Notre approche vise à éviter deux pièges, le réductionnisme et le psychologisme. Notre effort pour refuser le réductionnisme évoqué ci-dessous nous conduit à considérer que la recherche d’éléments causatifs qui pourraient déboucher sur des souffrances au travail n’a en soi a priori pas de limites spatiales ni temporelles assignables. Les effets de causes extérieures à la sphère du travail voyagent et peuvent devenir à leur tour les causes d’autres effets qui se manifesteront, ou pas, au travail, et inversement. Second piège, le psychologisme, qui désigne une forme particulière d’analyse et d’interprétation qui, pourtant soucieuse de comprendre l’individu, le désinsère du monde dans lequel il vit. L’effet de cette dissociation est redoutable : les raisons invoquées pour expliquer ce qui peut advenir à un individu se trouvent alors contenues et enfermées en lui. À ce titre, il est à noter que le succès remporté par la notion de harcèlement n’est pas étranger à l’importance prise par le psychologisme chez les professionnels (à l’intérieur et à l’extérieur de l’entreprise). La recherche qui vise à comprendre ce qui pourrait produire des souffrances au travail et ambitionne d’en atténuer les effets, doit donc tenir compte de ces deux écueils.
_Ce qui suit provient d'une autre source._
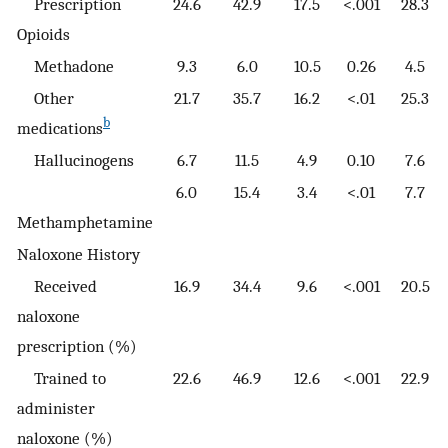
Prescription
24.6
42.9
17.5
<.001
28.3
Opioids
Methadone
9.3
6.0
10.5
0.26
4.5
Other
21.7
35.7
16.2
<.01
25.3
b
medications
Hallucinogens
6.7
11.5
4.9
0.10
7.6
6.0
15.4
3.4
<.01
7.7
Methamphetamine
Naloxone History
Received
16.9
34.4
9.6
<.001
20.5
naloxone
prescription (%)
Trained to
22.6
46.9
12.6
<.001
22.9
administer
naloxone (%)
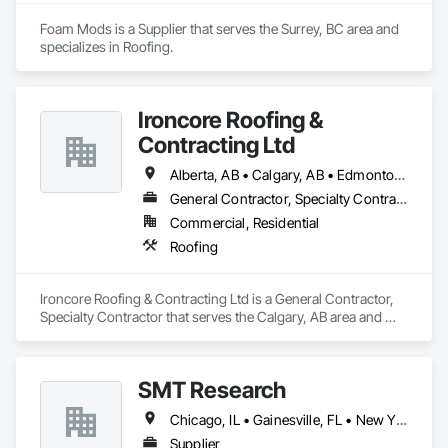
Foam Mods is a Supplier that serves the Surrey, BC area and 
specializes in Roofing.
Ironcore Roofing &
Contracting Ltd
Alberta, AB • Calgary, AB • Edmonton, AB • Saskatchewan, SK • British Columbia
General Contractor, Specialty Contractor
Commercial, Residential
Roofing
Ironcore Roofing & Contracting Ltd is a General Contractor, 
Specialty Contractor that serves the Calgary, AB area and 
specializes in Roofing.
SMT Research
Chicago, IL • Gainesville, FL • New York, NY • Seattle, WA
Supplier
Pourtant, une fois évités ces deux pièges, la question de savoir ce qui peut être à l’origine de souffrances au travail n’est pas résolue pour autant, en tout cas, pas systématiquement. On a ainsi tôt fait de retomber dans une pensée dite linéaire, mécanique et univoque, qui bute lorsqu’elle est confrontée à la nécessité d’expliquer pourquoi, face à une même situation de travail, un individu souffre et l’autre pas. Il est temps de substituer aux arbres des causes emprunts de cette linéarité, une pensée d’un autre ordre. Ainsi, la compréhension de ce qui peut produire des souffrances au travail doit-elle intégrer dans ses raisonnements et manières de penser, les notions de causalités circulaires, de rétroactivité et de récursivité.

Sur cette scène qu’est le monde du travail se joue la représentation que chacun se fait de son identité. Si les termes de reconnaissance, de respect, d’éthique, de sens, de sentiment de sa propre valeur et de celle de son travail peuvent, dès lors qu’ils sont malmenés, être à l’origine de souffrances polymorphes, c’est bien parce que ceux qui s’engagent dans et au travail ne le réduisent pas à une source de profit monétaire. L’importance prise par ces souffrances liées au travail est en quelque sorte le revers, néfaste, de l’importance qu’on peut personnellement lui accorder et que la société lui accorde.